__The problem__
Look below for the line that contains "OpenCV camera frame", then copy it and each following line exactly, through and including the line that contains "Answer as compact".

Stored data:
▼

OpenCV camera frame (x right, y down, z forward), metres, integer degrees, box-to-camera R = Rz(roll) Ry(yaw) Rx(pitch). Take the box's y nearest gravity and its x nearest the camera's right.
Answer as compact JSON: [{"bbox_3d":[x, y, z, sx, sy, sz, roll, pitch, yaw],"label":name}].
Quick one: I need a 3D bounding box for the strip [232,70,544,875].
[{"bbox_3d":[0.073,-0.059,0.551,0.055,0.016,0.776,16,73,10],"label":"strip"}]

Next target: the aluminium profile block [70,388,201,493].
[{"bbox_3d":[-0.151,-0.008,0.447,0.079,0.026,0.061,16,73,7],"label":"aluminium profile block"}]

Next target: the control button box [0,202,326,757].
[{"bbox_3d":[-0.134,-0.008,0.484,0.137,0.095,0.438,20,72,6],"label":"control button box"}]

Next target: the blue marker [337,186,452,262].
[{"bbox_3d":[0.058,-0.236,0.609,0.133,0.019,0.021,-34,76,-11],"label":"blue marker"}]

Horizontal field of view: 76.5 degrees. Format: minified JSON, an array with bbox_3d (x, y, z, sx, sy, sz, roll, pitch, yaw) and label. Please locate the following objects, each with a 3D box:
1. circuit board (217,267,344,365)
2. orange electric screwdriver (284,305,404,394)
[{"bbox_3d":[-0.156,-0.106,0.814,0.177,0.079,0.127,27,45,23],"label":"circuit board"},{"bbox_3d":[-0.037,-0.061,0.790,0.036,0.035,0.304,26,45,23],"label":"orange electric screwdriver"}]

▲
▼

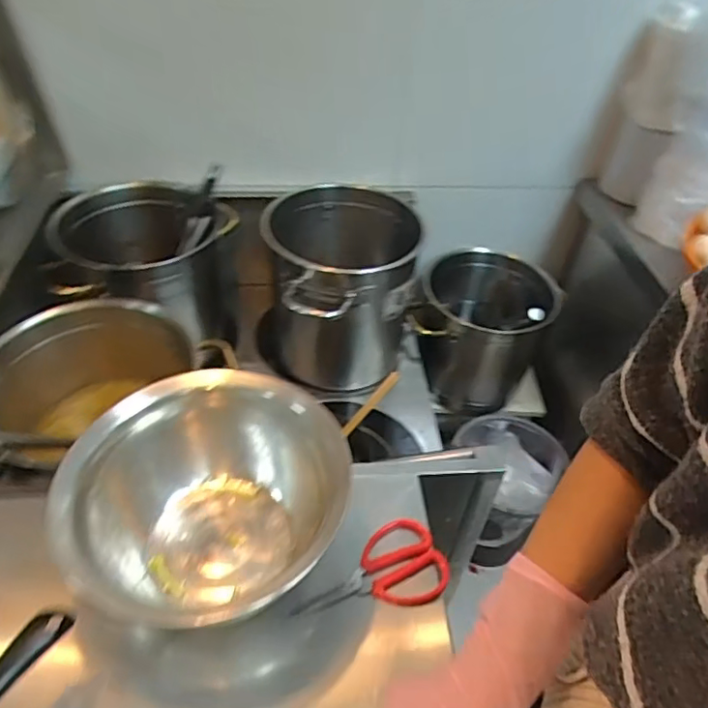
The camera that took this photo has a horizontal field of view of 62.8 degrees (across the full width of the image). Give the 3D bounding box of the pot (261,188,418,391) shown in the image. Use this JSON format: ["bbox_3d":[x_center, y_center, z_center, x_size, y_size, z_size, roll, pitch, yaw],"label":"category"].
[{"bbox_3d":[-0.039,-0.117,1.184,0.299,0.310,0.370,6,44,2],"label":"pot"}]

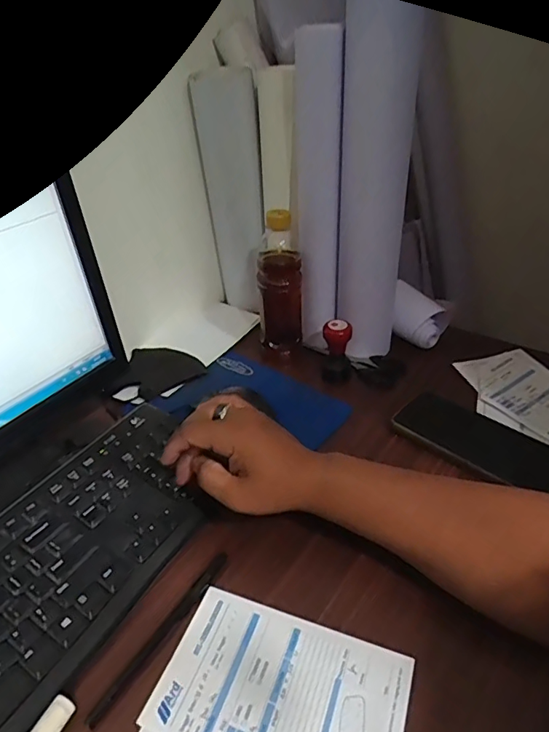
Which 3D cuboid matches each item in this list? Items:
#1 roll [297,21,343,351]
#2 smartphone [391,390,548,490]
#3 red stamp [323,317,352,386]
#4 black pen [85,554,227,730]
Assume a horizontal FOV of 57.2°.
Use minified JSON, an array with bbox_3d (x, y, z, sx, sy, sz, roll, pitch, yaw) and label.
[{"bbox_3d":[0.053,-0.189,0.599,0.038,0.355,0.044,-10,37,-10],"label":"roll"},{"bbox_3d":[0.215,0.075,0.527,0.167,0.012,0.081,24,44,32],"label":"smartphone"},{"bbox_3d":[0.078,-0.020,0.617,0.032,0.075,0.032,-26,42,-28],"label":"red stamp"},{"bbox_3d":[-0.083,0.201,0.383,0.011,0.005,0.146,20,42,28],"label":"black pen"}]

▲

__Expected answer__
OpenCV camera frame (x right, y down, z forward), metres, integer degrees, box-to-camera R = Rz(roll) Ry(yaw) Rx(pitch). Take the box's y nearest gravity and its x nearest the camera's right.
Answer as compact JSON: [{"bbox_3d":[x, y, z, sx, sy, sz, roll, pitch, yaw],"label":name}].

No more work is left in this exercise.